Are the porn performer’s fellow teachers, for example, going to support her by telling their students “Look, I use porn sometimes, like almost every adult, and it’s not a matter for shame or prying, so you need to stop hassling Ms. Fellowteacher about her OnlyFans account and just mind your own business?” While I approve of modeling healthy acceptance of sexual behavior, I just don’t think it’s ever a good idea for teachers to even mention their own porn-use habits or other sexual activities to students, no matter how good the cause.

(And no, I don’t buy LHoD’s red herring about classroom references to his children being more revealing about sexual activities than references to OnlyFans work or similar. There is no societal firewall between adults and minors concerning awareness of the existence of offspring.)

How about they support their fellow teacher this way:

you need to stop hassling Ms. Fellowteacher about her OnlyFans account and just mind your own business?”

Well now we’re hacking into websites. The societal freefall has accelerated.

In this case, it’s not the teacher “exposing kids to porn”, it’s their friends. I don’t see how that’s the fault of Ms. Nunya.

We haven’t gotten to ‘Teachers with OnlyFans sites leads directly to Hitler!’ . . . yet.

But aren’t all adults role models for children, whether we like it or not? At least in the sense that they are modelling options of how to be an adult person.

You seem to be using the term to mean “someone children look up to and want to imitate,” but if you think about it, that doesn’t make a lot of sense. In the classroom, children are only experiencing the teacher as a teacher. Is a teacher there to form a child’s character? To offer them moral lessons? What, exactly, is entailed in being a “role model,” and what skills and traits are required to do this successfully?

If you (and others in this thread) are going to assert that this is an inherent aspect of the position, perhaps we should articulate what it means.

That’s not what I said. I said my classroom references are more revealing than her lack of classroom references.

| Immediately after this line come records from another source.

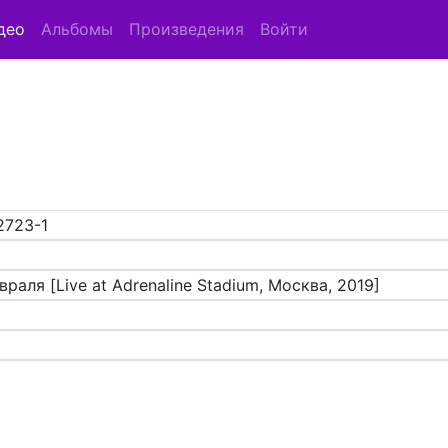
део
Альбомы
Произведения
Войти
2723-1
враля [Live at Adrenaline Stadium, Москва, 2019]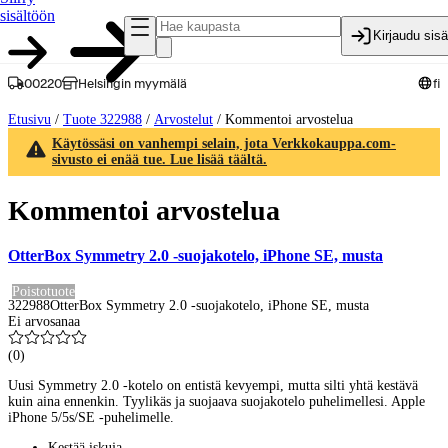
sisältöön
Kirjaudu sis
00220
Helsingin myymälä
fi
Etusivu
/
Tuote 322988
/
Arvostelut
/
Kommentoi arvostelua
Käytössäsi on vanhempi selain, jota Verkkokauppa.com-
sivusto ei enää tue. Lue lisää täältä.
Kommentoi arvostelua
OtterBox Symmetry 2.0 -suojakotelo, iPhone SE, musta
Poistotuote
322988
OtterBox Symmetry 2.0 -suojakotelo, iPhone SE, musta
Ei arvosanaa
(
0
)
Uusi Symmetry 2.0 -kotelo on entistä kevyempi, mutta silti yhtä kestävä
kuin aina ennenkin. Tyylikäs ja suojaava suojakotelo puhelimellesi. Apple
iPhone 5/5s/SE -puhelimelle.
Kestää iskuja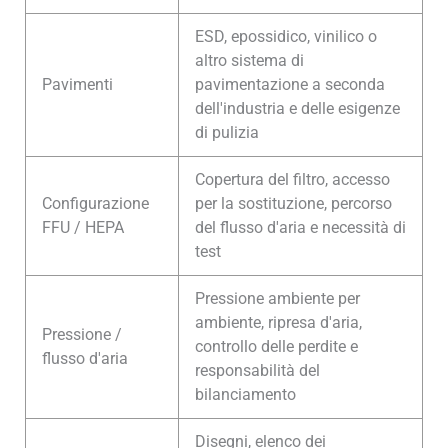
ESD, epossidico, vinilico o
altro sistema di
Pavimenti
pavimentazione a seconda
dell'industria e delle esigenze
di pulizia
Copertura del filtro, accesso
Configurazione
per la sostituzione, percorso
FFU / HEPA
del flusso d'aria e necessità di
test
Pressione ambiente per
ambiente, ripresa d'aria,
Pressione /
controllo delle perdite e
flusso d'aria
responsabilità del
bilanciamento
Disegni, elenco dei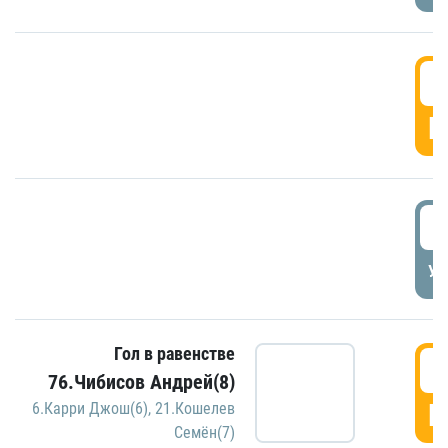
5
Г
5
УД
Гол в равенстве
5
76.Чибисов Андрей(8)
Г
6.Карри Джош(6)
,
21.Кошелев
Семён(7)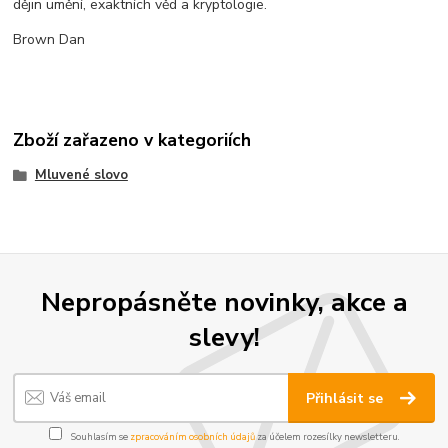
dějin umění, exaktních věd a kryptologie.
Brown Dan
Zboží zařazeno v kategoriích
Mluvené slovo
Nepropásněte novinky, akce a
slevy!
Přihlásit se
Souhlasím se
zpracováním osobních údajů
za účelem rozesílky newsletteru.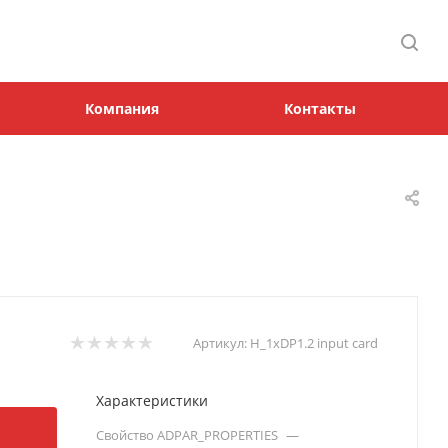
Компания
Контакты
Артикул:
H_1xDP1.2 input card
Характеристики
Свойство ADPAR_PROPERTIES
—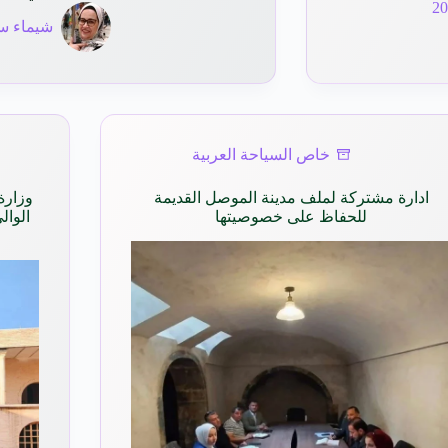
شيماء س
خاص السياحة العربية
ادارة مشتركة لملف مدينة الموصل القديمة
وزارة
للحفاظ على خصوصيتها
الوال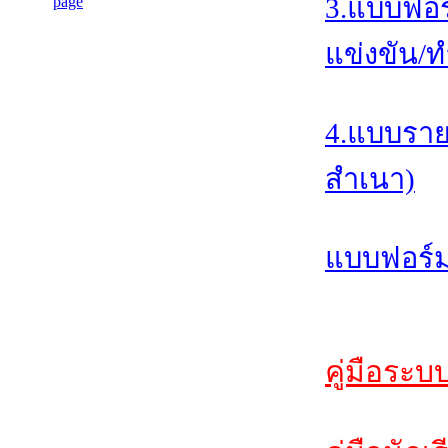
3.แบบฟอร
แข่งขัน/ท
4.แบบราย
สำเนา)
แบบฟอร์ม
คู่มือระบ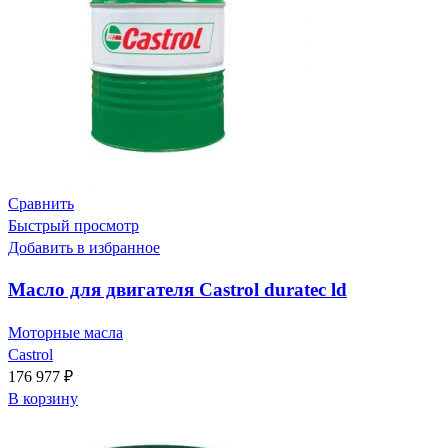
Сравнить
Быстрый просмотр
Добавить в избранное
Масло для двигателя Castrol duratec ld
Моторные масла
Castrol
176 977
₽
В корзину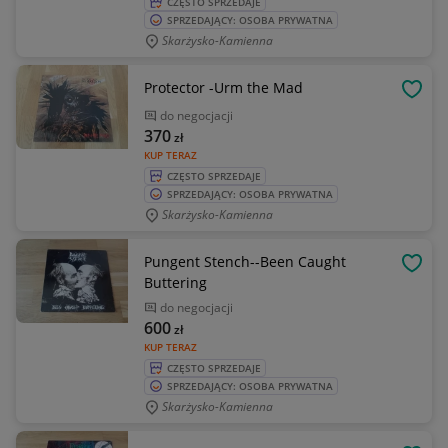
CZĘSTO SPRZEDAJE
SPRZEDAJĄCY: OSOBA PRYWATNA
Skarżysko-Kamienna
Protector -Urm the Mad
OBSE
do negocjacji
370
zł
KUP TERAZ
CZĘSTO SPRZEDAJE
SPRZEDAJĄCY: OSOBA PRYWATNA
Skarżysko-Kamienna
Pungent Stench--Been Caught
OBSE
Buttering
do negocjacji
600
zł
KUP TERAZ
CZĘSTO SPRZEDAJE
SPRZEDAJĄCY: OSOBA PRYWATNA
Skarżysko-Kamienna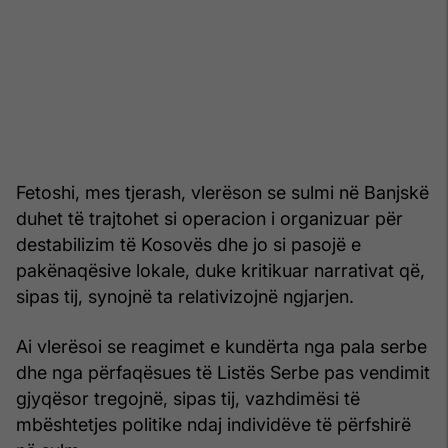
Fetoshi, mes tjerash, vlerëson se sulmi në Banjskë
duhet të trajtohet si operacion i organizuar për
destabilizim të Kosovës dhe jo si pasojë e
pakënaqësive lokale, duke kritikuar narrativat që,
sipas tij, synojnë ta relativizojnë ngjarjen.
Ai vlerësoi se reagimet e kundërta nga pala serbe
dhe nga përfaqësues të Listës Serbe pas vendimit
gjyqësor tregojnë, sipas tij, vazhdimësi të
mbështetjes politike ndaj individëve të përfshirë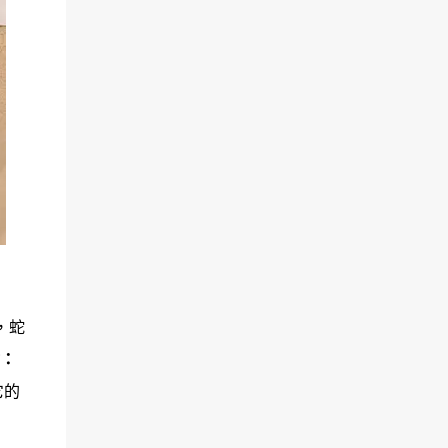
，蛇
：
它的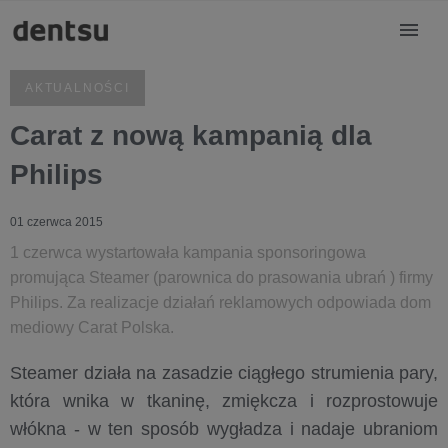
AKTUALNOŚCI
Carat z nową kampanią dla
Philips
01 czerwca 2015
1 czerwca wystartowała kampania sponsoringowa
promująca Steamer (parownica do prasowania ubrań ) firmy
Philips. Za realizacje działań reklamowych odpowiada dom
mediowy Carat Polska.
Steamer działa na zasadzie ciągłego strumienia pary,
która wnika w tkaninę, zmiękcza i rozprostowuje
włókna - w ten sposób wygładza i nadaje ubraniom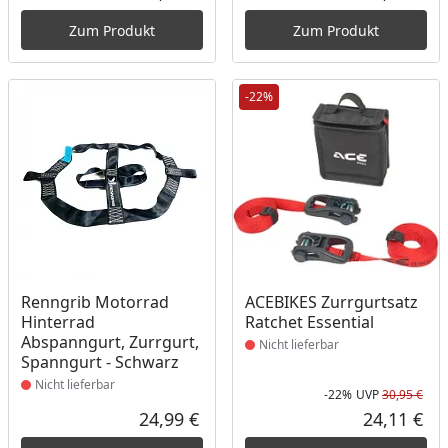
Aktueller Preis
Akt
Zum Produkt
Zum Produkt
-22%
Produkt nicht lieferbar
Produkt nicht lieferbar
Renngrib Motorrad
ACEBIKES Zurrgurtsatz
Hinterrad
Ratchet Essential
Abspanngurt, Zurrgurt,
Nicht lieferbar
Spanngurt - Schwarz
Nicht lieferbar
-22%
UVP
30,95 €
Rab
Urs
24,99 €
24,11 €
Aktueller Preis
Akt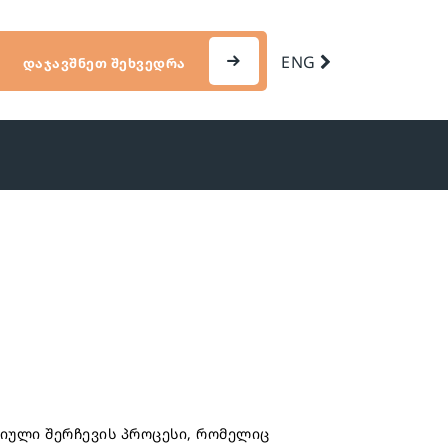
ENG
ᲓᲐᲯᲐᲕᲨᲜᲔᲗ ᲨᲔᲮᲕᲔᲓᲠᲐ
ტიული შერჩევის პროცესი, რომელიც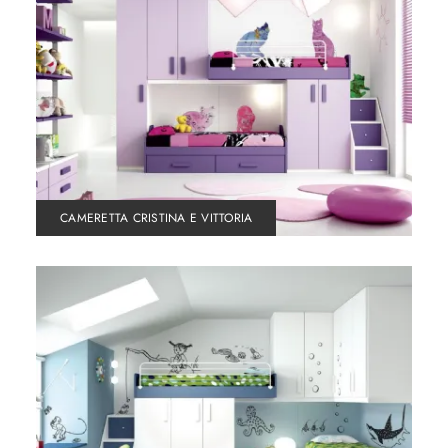
CAMERETTA CRISTINA E VITTORIA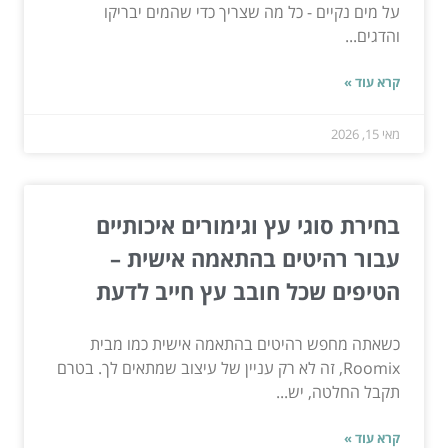
על מים נקיים - כל מה שצריך כדי שהמים יבריקו
והדגים...
קרא עוד »
מאי 15, 2026
בחירת סוגי עץ וגימורים איכותיים
עבור רהיטים בהתאמה אישית –
הטיפים שכל חובב עץ חייב לדעת
כשאתה מחפש רהיטים בהתאמה אישית כמו מבית
Roomix, זה לא רק עניין של עיצוב שמתאים לך. בטרם
תקבל החלטה, יש...
קרא עוד »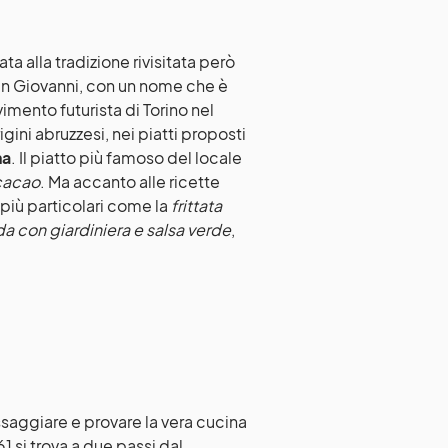
a alla tradizione rivisitata però
an Giovanni, con un nome che è
imento futurista di Torino nel
gini abruzzesi, nei piatti proposti
na
. Il piatto più famoso del locale
 cacao
. Ma accanto alle ricette
 più particolari come la
frittata
oda con giardiniera e salsa verde
,
ssaggiare e provare la vera cucina
1 si trova a due passi dal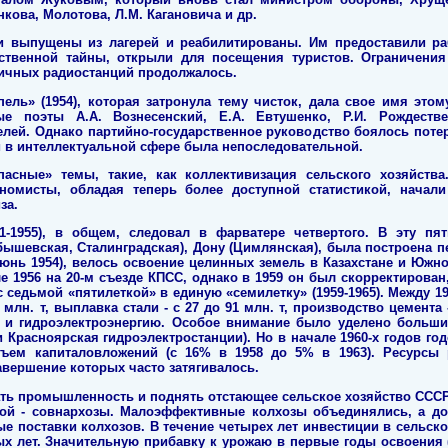
кова, Молотова, Л.М. Кагановича и др.
выпущены из лагерей и реабилитированы. Им предоставили ра
ственной тайны, открыли для посещения туристов. Ограничения
ничных радиостанций продолжалось.
пель» (1954), которая затронула тему чисток, дала свое имя это
 поэты А.А. Вознесенский, Е.А. Евтушенко, Р.И. Рождеств
лей. Однако партийно-государственное руководство боялось поте
и в интеллектуальной сфере была непоследовательной.
пасные» темы, такие, как коллективизация сельского хозяйств
ономисты, обладая теперь более доступной статистикой, начал
за.
1-1955), в общем, следовал в фарватере четвертого. В эту пят
бышевская, Сталинградская), Дону (Цимлянская), была построена 
юнь 1954), велось освоение целинных земель в Казахстане и Южн
 1956 на 20-м съезде КПСС, однако в 1959 он был скорректирован
седьмой «пятилеткой» в единую «семилетку» (1959-1965). Между 1
млн. т, выплавка стали - с 27 до 91 млн. т, производство цемента -
аз и гидроэлектроэнергию. Особое внимание было уделено больши
и Красноярская гидроэлектростанции). Но в начале 1960-х годов 
бъем капиталовложений (с 16% в 1958 до 5% в 1963). Ресурс
авершение которых часто затягивалось.
ть промышленность и поднять отстающее сельское хозяйство ССС
ой - совнархозы. Малоэффективные колхозы объединялись, а до
 поставки колхозов. В течение четырех лет инвестиции в сельск
ых лет. Значительную прибавку к урожаю в первые годы освоения (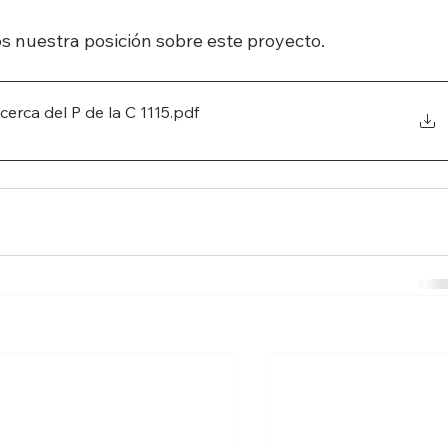
s nuestra posición sobre este proyecto.
erca del P de la C 1115
.pdf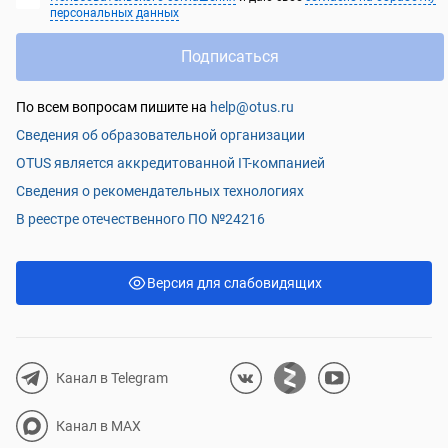
персональных данных
проекты. Но лично мне не хватило, конечно,
маленьких простых задачек после каждой
Подписаться
лекции, которые помогли бы элементарно
набивать руку. Преподавательский состав
По всем вопросам пишите на
help@otus.ru
замечательный. Всегда поддержат, помогут,
Сведения об образовательной организации
подскажут. Если кто-то что-то не понимает в
OTUS является аккредитованной IT-компанией
ходе вебинара - задерживаются без проблем. И
домашние задания не примут, пока код не
Сведения о рекомендательных технологиях
будет отшлифован до блеска)) В общем, я
В реестре отечественного ПО №24216
курсом довольна, несмотря на некоторые
минусы.
Версия для слабовидящих
Канал в Telegram
Канал в MAX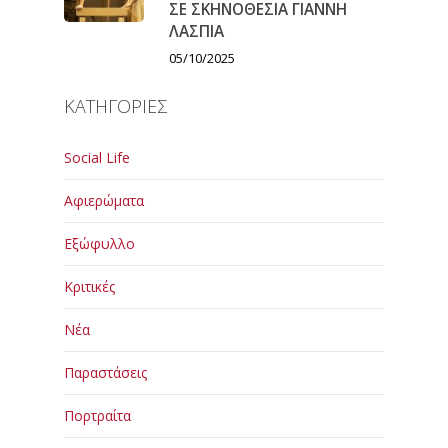
ΣΕ ΣΚΗΝΟΘΕΣΙΑ ΓΙΑΝΝΗ
ΛΑΣΠΙΑ
05/10/2025
ΚΑΤΗΓΟΡΙΕΣ
Social Life
Αφιερώματα
Εξώφυλλο
Κριτικές
Νέα
Παραστάσεις
Πορτραίτα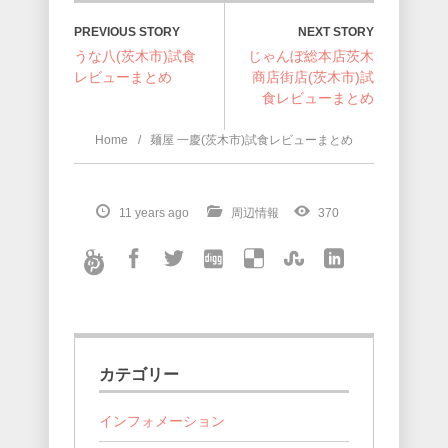
NEXT STORY
PREVIOUS STORY
うな八(茨木市)試食
じゃんぼ総本店茨木
レビューまとめ
商店街店(茨木市)試
食レビューまとめ
Home
麺屋 一慶(茨木市)試食レビューまとめ
11 years ago
周辺情報
370
カテゴリー
インフォメーション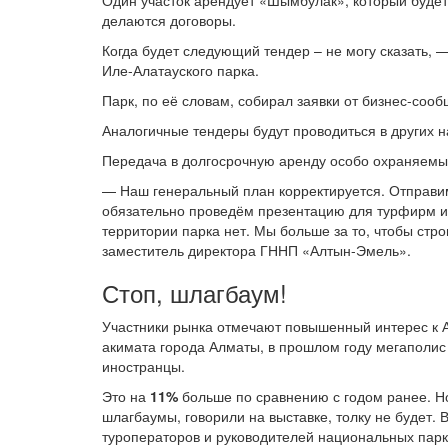
Один участок арендует «Шымбулак», который буде
делаются договоры.
Когда будет следующий тендер – не могу сказать,
Иле-Алатауского парка.
Парк, по её словам, собирал заявки от бизнес-сооб
Аналогичные тендеры будут проводиться в других 
Передача в долгосрочную аренду особо охраняем
— Наш генеральный план корректируется. Отправим
обязательно проведём презентацию для турфирм и 
территории парка нет. Мы больше за то, чтобы стро
заместитель директора ГННП «Алтын-Эмель».
Стоп, шлагбаум!
Участники рынка отмечают повышенный интерес к 
акимата города Алматы, в прошлом году мегаполи
иностранцы.
Это на
11%
больше по сравнению с годом ранее. 
шлагбаумы, говорили на выставке, толку не будет. 
туроператоров и руководителей национальных парк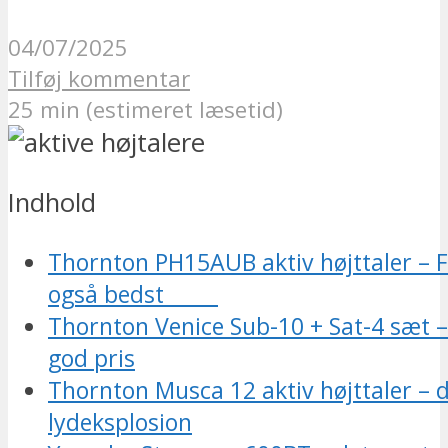
04/07/2025
Tilføj kommentar
25 min (estimeret læsetid)
Indhold
Thornton PH15AUB aktiv højttaler – 
også bedst
Thornton Venice Sub-10 + Sat-4 sæt – 
god pris
Thornton Musca 12 aktiv højttaler –
lydeksplosion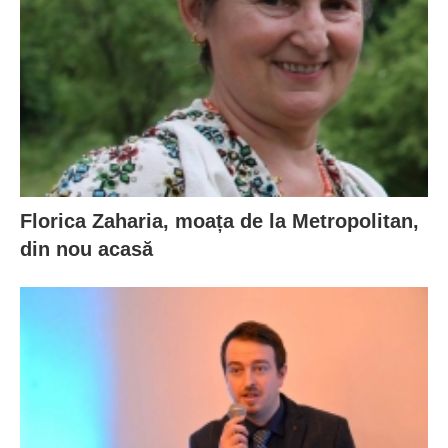
Florica Zaharia, moața de la Metropolitan,
din nou acasă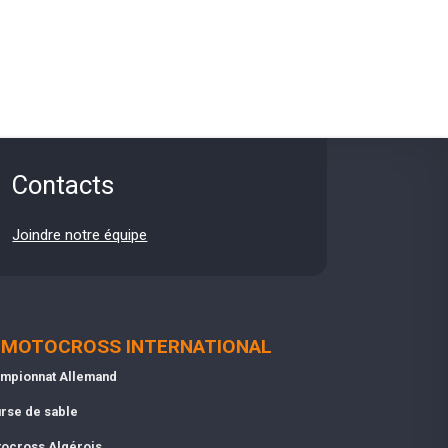
Contacts
Joindre notre équipe
MOTOCROSS INTERNATIONAL
mpionnat Allemand
rse de sable
ocross Algérois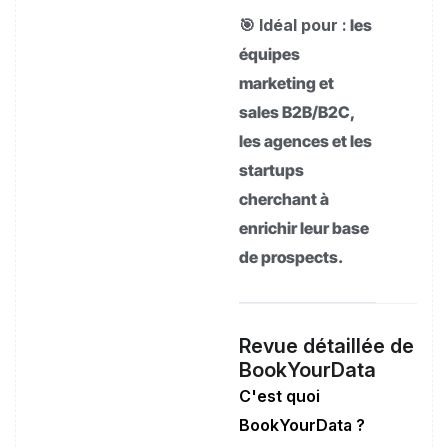
🎯 Idéal pour :
les
équipes
marketing et
sales B2B/B2C,
les agences et les
startups
cherchant à
enrichir leur base
de prospects.
Revue détaillée de
BookYourData
C'est quoi
BookYourData ?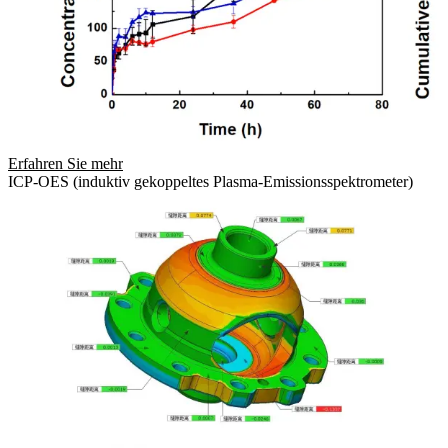
Erfahren Sie mehr
ICP-OES (induktiv gekoppeltes Plasma-Emissionsspektrometer)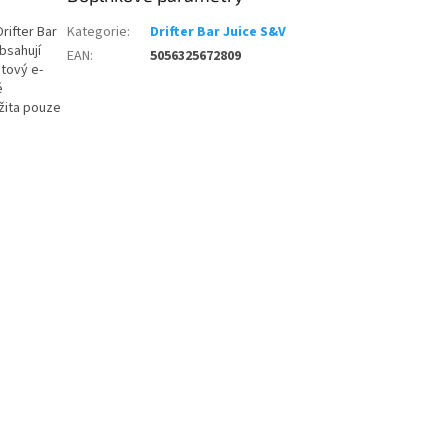
rifter Bar
Kategorie
:
Drifter Bar Juice S&V
bsahují
EAN
:
5056325672809
otový e-
é
žita pouze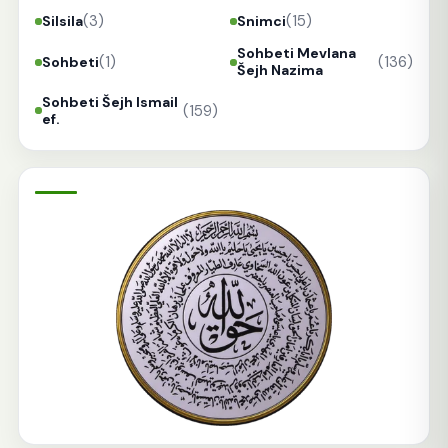
(3)
(15)
Silsila
Snimci
Sohbeti Mevlana
(1)
(136)
Sohbeti
Šejh Nazima
Sohbeti Šejh Ismail
(159)
ef.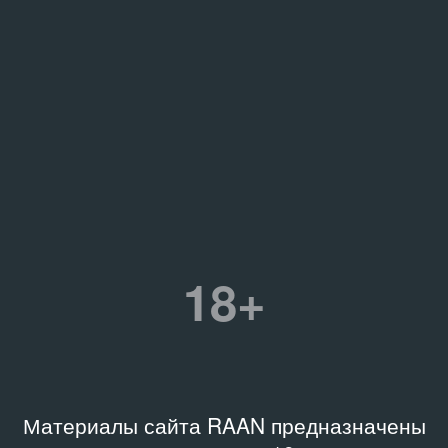
18+
Материалы сайта RAAN предназначены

Well, Ron Jeremy was my role model, but that’s beside the point.

How about instead of “role model”, we substitute “someone in authority, who should be respected.”

It would be hard for students to view someone as a respected authority if they are mocked and ridiculed due to a sex scandal.

And, I believe kids aren’t as receptive to learning from someone who they mock and ridicule. Even as an adult, I’d find that difficult.

Hmm, I never thought of that. Tell kids to stop doing what they and their classmates want to do, and they’ll listen!

It is the goal of education, is it not?

Sure, it’s a goal, but the ball doesn’t always go through the goalpost.

Umm, wouldn’t the first lesson in respecting authority be you do not mock and/or ridicule someone in authority, who('s authority) should be respected?

IMHO, it’s the mocking and ridicule, for any reason, that’s the problem.